:: Exercise brief ::
Please return every line of the records below that contains the word "Check".

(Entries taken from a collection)
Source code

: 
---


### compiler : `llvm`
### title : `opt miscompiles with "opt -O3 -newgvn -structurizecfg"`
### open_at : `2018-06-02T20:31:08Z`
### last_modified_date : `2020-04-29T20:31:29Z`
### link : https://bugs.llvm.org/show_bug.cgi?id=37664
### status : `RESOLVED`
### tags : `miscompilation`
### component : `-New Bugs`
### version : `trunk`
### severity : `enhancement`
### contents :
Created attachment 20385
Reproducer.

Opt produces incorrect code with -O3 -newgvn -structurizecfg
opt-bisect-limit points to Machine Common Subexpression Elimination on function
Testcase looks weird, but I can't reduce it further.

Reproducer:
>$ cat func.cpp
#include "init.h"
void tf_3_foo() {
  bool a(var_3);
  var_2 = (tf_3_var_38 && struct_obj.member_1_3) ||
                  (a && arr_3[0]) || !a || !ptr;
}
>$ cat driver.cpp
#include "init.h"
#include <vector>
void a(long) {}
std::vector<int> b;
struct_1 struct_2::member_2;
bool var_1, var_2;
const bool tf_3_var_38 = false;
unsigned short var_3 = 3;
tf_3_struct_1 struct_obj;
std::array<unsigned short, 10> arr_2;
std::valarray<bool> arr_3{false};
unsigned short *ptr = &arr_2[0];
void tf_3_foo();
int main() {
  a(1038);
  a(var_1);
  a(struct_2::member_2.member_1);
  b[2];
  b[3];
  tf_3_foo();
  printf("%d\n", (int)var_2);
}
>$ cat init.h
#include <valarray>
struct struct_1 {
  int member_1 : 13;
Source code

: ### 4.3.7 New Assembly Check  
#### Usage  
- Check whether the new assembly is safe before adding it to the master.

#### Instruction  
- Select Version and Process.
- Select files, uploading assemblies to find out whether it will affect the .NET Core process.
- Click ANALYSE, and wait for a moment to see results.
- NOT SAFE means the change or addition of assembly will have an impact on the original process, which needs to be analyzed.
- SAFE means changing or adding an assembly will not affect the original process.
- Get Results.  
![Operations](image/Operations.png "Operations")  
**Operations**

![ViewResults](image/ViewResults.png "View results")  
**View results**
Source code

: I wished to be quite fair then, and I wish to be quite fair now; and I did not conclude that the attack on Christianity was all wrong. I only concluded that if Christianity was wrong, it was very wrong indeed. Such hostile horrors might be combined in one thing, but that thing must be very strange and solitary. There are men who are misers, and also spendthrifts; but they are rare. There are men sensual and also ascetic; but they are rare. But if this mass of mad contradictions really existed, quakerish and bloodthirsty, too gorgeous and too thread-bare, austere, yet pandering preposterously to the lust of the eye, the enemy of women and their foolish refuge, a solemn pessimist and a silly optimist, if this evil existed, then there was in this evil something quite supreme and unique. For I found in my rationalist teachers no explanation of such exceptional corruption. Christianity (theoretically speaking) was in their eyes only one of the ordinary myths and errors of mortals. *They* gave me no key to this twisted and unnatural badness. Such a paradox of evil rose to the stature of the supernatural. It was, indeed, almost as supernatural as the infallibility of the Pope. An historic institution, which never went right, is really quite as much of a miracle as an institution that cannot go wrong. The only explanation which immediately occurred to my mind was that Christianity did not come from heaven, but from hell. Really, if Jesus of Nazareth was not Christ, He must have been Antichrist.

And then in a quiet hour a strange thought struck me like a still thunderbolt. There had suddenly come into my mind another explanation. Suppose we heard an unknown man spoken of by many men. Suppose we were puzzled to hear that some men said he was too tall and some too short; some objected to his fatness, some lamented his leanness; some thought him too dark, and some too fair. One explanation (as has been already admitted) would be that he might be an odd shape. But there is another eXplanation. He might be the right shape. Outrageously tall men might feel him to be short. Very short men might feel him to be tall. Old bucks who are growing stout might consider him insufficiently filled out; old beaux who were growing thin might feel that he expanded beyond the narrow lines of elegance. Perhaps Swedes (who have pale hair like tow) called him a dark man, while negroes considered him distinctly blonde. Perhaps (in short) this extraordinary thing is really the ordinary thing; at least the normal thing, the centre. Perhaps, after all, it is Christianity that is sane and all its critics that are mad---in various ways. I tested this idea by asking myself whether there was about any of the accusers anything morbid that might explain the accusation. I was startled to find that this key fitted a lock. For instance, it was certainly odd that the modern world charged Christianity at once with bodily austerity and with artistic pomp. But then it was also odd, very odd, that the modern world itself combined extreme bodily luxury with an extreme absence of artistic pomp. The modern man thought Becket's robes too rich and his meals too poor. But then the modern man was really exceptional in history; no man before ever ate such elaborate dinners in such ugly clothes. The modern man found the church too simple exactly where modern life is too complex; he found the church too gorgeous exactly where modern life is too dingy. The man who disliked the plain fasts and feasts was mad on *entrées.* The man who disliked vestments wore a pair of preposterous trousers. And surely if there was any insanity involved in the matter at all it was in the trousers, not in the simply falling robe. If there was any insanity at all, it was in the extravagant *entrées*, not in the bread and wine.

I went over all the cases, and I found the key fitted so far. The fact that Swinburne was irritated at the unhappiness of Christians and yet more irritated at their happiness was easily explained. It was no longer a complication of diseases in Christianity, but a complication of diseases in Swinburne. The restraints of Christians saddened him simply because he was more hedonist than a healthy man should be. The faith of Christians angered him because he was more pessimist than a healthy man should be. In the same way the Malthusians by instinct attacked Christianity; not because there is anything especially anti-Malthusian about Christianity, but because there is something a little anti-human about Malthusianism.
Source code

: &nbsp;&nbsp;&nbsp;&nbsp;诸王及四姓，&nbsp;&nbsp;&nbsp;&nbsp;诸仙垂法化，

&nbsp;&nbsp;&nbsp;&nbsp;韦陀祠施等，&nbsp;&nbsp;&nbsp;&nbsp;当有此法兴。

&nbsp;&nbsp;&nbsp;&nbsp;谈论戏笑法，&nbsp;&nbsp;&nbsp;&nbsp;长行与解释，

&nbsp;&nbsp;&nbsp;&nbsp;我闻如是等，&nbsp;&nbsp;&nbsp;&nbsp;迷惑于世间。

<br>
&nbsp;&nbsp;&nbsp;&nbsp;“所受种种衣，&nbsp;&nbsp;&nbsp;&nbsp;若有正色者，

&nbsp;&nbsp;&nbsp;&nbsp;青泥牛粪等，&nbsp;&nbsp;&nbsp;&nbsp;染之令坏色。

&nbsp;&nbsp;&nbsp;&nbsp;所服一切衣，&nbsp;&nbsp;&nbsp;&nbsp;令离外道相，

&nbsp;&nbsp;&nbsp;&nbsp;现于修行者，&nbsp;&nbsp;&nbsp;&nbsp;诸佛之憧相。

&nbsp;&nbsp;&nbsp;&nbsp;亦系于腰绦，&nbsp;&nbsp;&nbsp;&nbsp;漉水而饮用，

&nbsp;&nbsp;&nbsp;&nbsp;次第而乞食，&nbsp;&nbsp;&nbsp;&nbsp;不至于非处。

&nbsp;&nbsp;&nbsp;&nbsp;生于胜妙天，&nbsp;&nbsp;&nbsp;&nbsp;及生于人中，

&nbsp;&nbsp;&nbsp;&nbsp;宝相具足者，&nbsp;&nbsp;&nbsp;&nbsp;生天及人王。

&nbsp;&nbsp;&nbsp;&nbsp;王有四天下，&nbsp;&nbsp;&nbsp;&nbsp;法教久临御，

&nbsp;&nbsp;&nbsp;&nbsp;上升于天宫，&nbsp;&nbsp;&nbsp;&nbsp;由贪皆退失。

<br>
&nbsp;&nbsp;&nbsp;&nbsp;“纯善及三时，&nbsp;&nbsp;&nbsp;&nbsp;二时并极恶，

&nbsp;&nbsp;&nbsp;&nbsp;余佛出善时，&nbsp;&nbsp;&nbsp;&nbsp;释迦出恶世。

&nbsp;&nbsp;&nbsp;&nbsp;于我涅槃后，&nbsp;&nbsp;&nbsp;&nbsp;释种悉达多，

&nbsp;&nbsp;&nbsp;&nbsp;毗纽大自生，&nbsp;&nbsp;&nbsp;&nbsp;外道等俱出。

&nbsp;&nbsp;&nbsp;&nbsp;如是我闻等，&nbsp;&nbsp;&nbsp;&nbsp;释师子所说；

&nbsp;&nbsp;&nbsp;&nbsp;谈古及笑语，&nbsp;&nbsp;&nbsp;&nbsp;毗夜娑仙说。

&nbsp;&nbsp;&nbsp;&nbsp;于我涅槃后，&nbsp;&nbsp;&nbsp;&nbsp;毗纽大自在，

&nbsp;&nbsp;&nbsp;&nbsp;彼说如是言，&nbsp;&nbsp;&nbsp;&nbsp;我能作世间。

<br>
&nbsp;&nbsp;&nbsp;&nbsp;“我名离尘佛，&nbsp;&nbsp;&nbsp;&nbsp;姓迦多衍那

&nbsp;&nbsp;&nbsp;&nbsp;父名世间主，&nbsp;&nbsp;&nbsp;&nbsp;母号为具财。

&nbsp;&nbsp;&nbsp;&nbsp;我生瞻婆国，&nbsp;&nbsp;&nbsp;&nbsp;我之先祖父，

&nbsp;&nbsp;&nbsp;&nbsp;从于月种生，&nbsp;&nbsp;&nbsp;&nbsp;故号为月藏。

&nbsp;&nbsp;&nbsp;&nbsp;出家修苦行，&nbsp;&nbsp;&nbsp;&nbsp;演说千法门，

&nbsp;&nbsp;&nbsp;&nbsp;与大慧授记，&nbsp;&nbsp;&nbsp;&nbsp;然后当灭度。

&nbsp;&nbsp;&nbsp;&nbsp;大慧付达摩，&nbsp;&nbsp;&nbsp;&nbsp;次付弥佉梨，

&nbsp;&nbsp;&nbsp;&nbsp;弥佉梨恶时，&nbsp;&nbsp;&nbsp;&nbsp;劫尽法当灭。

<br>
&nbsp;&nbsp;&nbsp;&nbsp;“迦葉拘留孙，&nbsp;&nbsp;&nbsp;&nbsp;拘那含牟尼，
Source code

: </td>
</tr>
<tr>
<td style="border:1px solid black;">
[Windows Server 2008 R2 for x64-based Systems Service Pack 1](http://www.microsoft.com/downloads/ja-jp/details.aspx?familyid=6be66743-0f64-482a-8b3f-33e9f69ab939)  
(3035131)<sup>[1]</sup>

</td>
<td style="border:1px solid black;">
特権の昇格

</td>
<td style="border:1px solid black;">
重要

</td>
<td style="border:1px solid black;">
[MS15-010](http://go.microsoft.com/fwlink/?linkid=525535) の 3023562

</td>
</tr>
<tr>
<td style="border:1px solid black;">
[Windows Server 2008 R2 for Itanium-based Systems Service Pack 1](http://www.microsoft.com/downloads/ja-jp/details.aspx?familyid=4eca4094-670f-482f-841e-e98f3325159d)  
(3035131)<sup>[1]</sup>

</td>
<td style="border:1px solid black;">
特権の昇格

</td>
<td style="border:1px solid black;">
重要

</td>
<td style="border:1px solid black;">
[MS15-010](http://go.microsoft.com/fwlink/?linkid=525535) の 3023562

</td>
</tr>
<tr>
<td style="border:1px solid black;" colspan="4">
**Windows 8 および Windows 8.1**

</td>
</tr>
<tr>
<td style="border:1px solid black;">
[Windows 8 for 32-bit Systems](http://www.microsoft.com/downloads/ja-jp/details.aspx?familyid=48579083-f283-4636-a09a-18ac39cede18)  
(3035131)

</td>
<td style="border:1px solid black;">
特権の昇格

:: Answer section ::
: ### 4.3.7 New Assembly Check  
- Check whether the new assembly is safe before adding it to the master.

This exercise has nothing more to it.